For another view on TCAS, see Ed Williams's paper Airborne Collision Avoidance System, presented at the Ninth Australian Workshop on Safety-Related Programmable Systems, Brisbane, August 2004, published in CRPIT Volume 47: Safety Critical Systems and Software 2004
Two Why-Because Analyses (WBA) of the accident have been performed. A talk was given by Jörn Stuphorn at the 5.5th Bieleschweig Workshop, the WBA and CausalML User Group meeting, in Bielefeld, June 2005, on the WBA of Stuphorn and Jan Sanders derived from the final report. Slides of the talk, Why-Because Analysis of the 2002 Lake Constance Midair Collision, are available, as are the Why-Because Graph (PDF), the List of Facts (PDF), and a Timeline (PDF) of the accident.

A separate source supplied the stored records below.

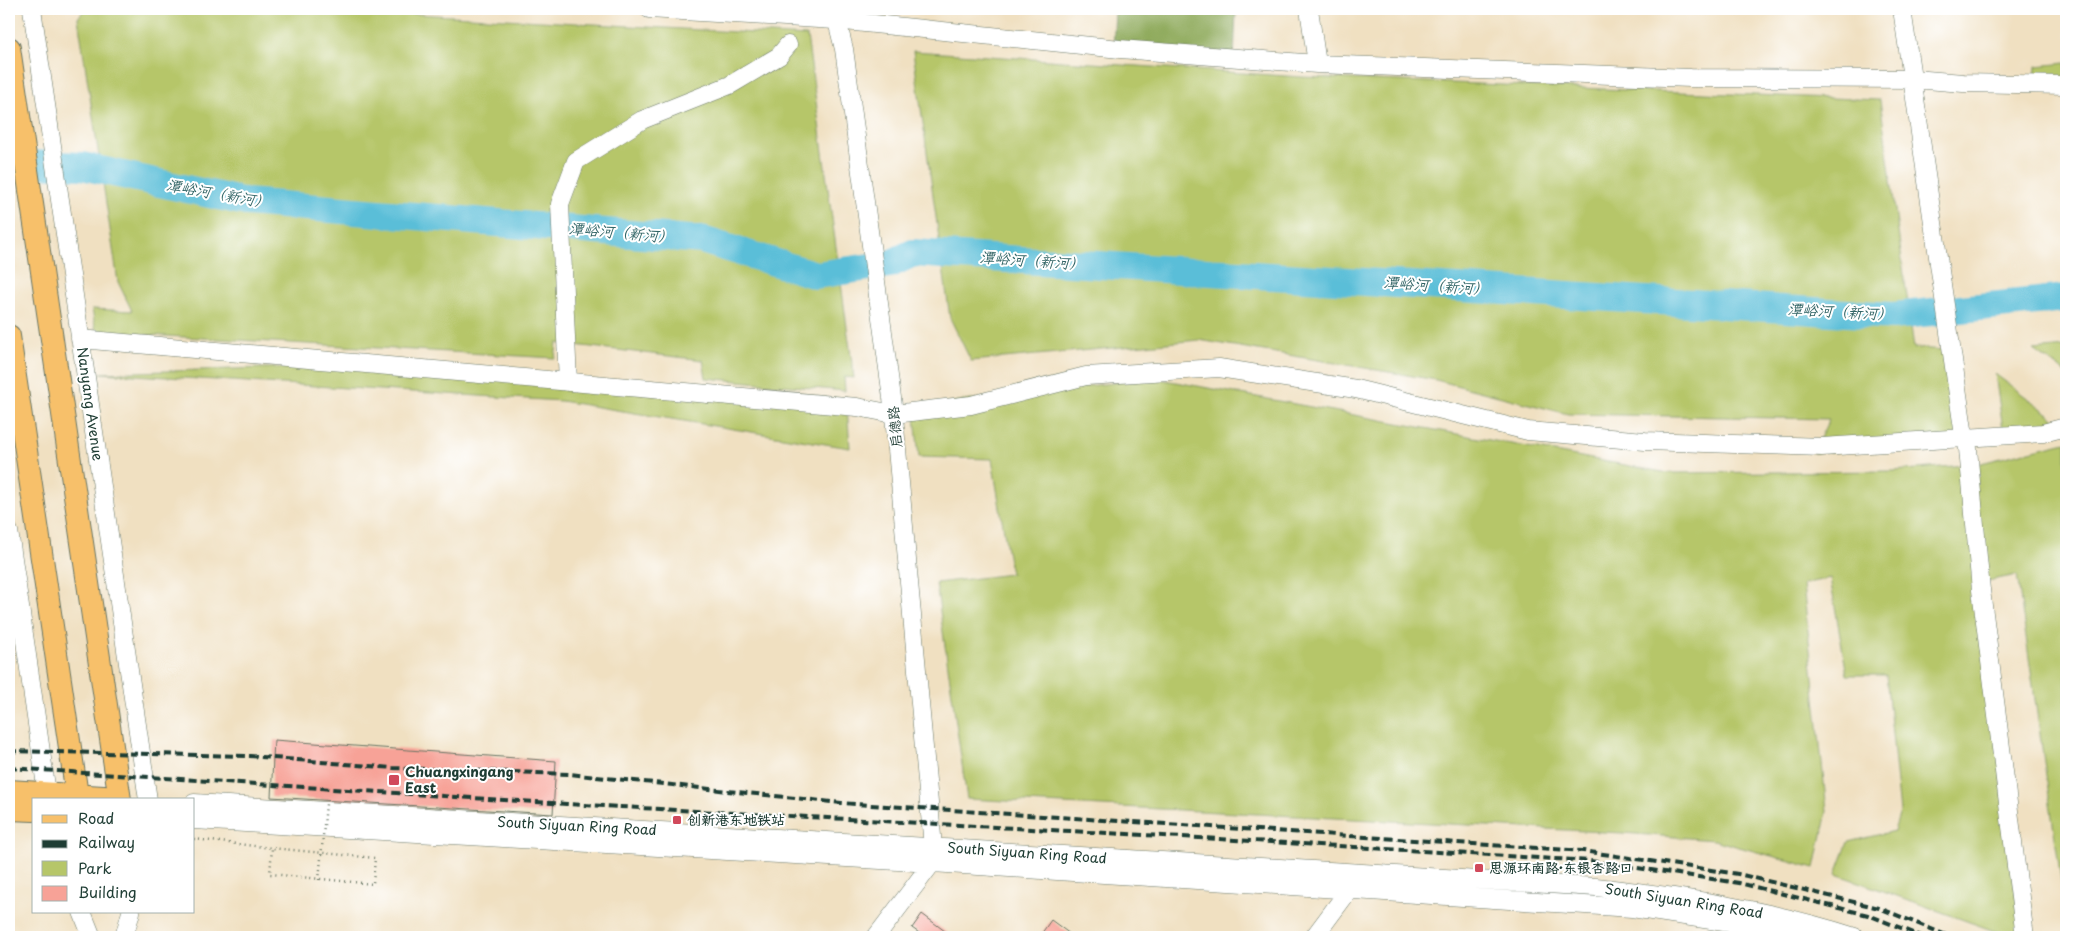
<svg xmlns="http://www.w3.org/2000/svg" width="2075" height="946" font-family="'Playpen Sans','LXGW WenKai TC',sans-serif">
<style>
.green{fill:#b6c669;stroke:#6a824e}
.forest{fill:#90ab5d;stroke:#587448}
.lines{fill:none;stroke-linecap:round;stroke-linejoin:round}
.river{stroke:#5abed8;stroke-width:28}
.building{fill:#f7a297}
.minor-casing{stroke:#687665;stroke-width:19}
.major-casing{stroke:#687665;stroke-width:24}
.path{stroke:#687665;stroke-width:2.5;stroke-dasharray:1 4;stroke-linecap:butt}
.minor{stroke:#fff;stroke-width:18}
.major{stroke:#f7c06b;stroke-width:22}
.rail{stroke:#1f3d34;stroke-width:4;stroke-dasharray:8 4;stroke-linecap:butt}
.path-bridge{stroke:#687665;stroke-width:2.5;stroke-dasharray:1 4;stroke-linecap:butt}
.poi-dot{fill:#d1495b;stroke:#fff;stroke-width:2}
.labels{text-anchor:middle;stroke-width:4;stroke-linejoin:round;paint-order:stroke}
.street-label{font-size:14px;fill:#1f3d34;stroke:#fff}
.poi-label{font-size:14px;font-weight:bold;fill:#1f3d34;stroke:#fff;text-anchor:start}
.water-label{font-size:15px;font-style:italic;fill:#316465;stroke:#fff}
</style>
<rect width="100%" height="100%" fill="#fff"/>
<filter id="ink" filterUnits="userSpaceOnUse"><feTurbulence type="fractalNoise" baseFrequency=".02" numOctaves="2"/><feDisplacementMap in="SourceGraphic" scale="10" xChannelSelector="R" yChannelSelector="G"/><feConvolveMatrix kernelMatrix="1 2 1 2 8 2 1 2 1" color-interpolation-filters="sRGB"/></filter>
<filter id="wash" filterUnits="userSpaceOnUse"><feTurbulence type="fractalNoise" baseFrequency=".0096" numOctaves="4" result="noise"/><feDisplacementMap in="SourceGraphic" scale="20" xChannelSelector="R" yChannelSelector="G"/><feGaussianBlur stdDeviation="1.12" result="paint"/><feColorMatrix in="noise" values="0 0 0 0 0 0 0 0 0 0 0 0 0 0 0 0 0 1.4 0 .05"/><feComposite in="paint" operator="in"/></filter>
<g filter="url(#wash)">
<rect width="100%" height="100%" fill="#f0e0c1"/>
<path class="green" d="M85 9H327L807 36 854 378 844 377 845 391 706 378 703 360 557 343 555 358 96 332 92 309 132 311 118 282 78 18Z
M913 51 1301 77 1880 100 1914 348 1947 350 1960 443 1813 453 1829 419 1568 414 1436 380 1199 340 971 361 950 318Z
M2066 63V80L2035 82 2036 66Z
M2066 347V373L2034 350Z
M397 364 847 407 850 448 561 401 101 373Z
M1995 374 2057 420 2004 437Z
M1154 378 1668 473 1894 471 1977 464 2066 442V914L2017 575 1977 583 2021 937H2011L1836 874 1848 842 1894 831 1900 812 1886 675H1847L1830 578 1803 584 1827 811 1815 868 1714 840 1623 833 967 799 936 583 1011 574 992 459 919 457 914 407Z"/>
<path class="forest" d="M1115 9 1236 11 1234 58 1113 52Z"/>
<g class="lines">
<path class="river" d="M9 163 82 166 246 202 702 240 816 275 890 264 913 253 1893 316 2066 298"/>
</g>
<g id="blocks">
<path class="building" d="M274 740 556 761 553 814 271 797Z
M922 914 953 937H925L912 928Z
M1051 920 1074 937H1039Z"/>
</g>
</g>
<g filter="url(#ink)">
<use href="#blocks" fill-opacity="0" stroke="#687665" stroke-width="1"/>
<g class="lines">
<defs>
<path id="minor" d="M32 9 148 800
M649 9 835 20 1120 49 1317 64 1691 78 1914 79 1963 83 2066 85
M834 9 844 49 893 405 933 847 932 863 876 937
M1309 9 1317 64
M1902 9 1963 429 1967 438 1981 590 2025 937
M80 339 857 407 894 414 971 405 1086 376 1219 368 1356 389 1528 431 1645 441 1822 447 2043 433 2066 427
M568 382 560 204 576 161 642 120 730 85 779 56 788 45
M9 531 47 793
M194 803 1596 887C1683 897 1772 910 1855 937
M194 820 932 863 1632 908 1757 927 1796 937
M82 912 92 937
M124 937 131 912
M1314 937 1349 890 1350 882"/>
<path id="major" d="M9 48 120 800
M9 336 77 795 76 800
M9 791 119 798
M9 809 34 810"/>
</defs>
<use href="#minor" class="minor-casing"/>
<use href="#major" class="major-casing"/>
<path class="path" d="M194 839 272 848 270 874 373 884 375 858 272 848"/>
<use href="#minor" class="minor"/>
<use href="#major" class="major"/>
<path class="rail" d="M9 751 250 756 393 768 569 774 841 803 1583 851 1738 874 1879 908 1951 937
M9 768 566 804 1219 839 1590 861 1739 883 1868 915 1924 937"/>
<path class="path-bridge" d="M319 880 326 804"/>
</g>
</g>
<g class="poi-dot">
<rect x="388" y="774" width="12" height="12" rx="2.5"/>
<rect x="672" y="815" width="10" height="10" rx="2.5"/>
<rect x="1474" y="863" width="10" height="10" rx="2.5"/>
</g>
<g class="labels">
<g class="street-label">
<text transform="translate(90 404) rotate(82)" y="5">Nanyang Avenue</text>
<text transform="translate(895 427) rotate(-95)" y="5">启德路</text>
<text transform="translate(577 826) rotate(3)" y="5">South Siyuan Ring Road</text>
<text transform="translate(1027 853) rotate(4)" y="5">South Siyuan Ring Road</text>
<text transform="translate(1684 901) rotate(9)" y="5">South Siyuan Ring Road</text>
</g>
<g class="poi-label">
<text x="405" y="777">Chuangxingang<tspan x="405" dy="16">East</tspan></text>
<text x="687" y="825">创新港东地铁站</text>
<text x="1489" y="873">思源环南路·东银杏路口</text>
</g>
<g class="water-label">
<text transform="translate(218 194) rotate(10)" y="5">潭峪河（新河）</text>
<text transform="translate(621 233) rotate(5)" y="5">潭峪河（新河）</text>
<text transform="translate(1032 261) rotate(4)" y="5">潭峪河（新河）</text>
<text transform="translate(1436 286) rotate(4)" y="5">潭峪河（新河）</text>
<text transform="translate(1840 312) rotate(3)" y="5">潭峪河（新河）</text>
</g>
</g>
<rect width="2075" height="946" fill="none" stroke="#fff" stroke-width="30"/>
<rect x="32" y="798" width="162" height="115" fill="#ffffff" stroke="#a5b1ae"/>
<rect x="42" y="815" width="25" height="8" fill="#f7c06b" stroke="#a5b1ae"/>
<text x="78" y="824" font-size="15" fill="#1f3d34">Road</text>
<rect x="42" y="840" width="25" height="8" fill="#1f3d34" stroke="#a5b1ae"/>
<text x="78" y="848" font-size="15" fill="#1f3d34">Railway</text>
<rect x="42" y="861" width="25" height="15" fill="#b6c669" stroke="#a5b1ae"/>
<text x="78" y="874" font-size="15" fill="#1f3d34">Park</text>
<rect x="42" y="886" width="25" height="15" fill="#f7a297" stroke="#a5b1ae"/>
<text x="78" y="898" font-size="15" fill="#1f3d34">Building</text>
</svg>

Christina Junge, then at the University of Applied Sciences Gelsenkirchen presented her Diploma Thesis (in German) at the Third Bieleschweig Workshop on Systems Engineering, in Bielefeld, February 2004. She derived her information from professional contacts; the final report on the accident was not published until three months later. The analysis thus differs some from that of Stuphorn and Sanders. Slides from her talk Analyse der Midair-Collision bei Überlingen (WBA) (in German) are available, as is her Why-Because Graph (Note: in Visio format!).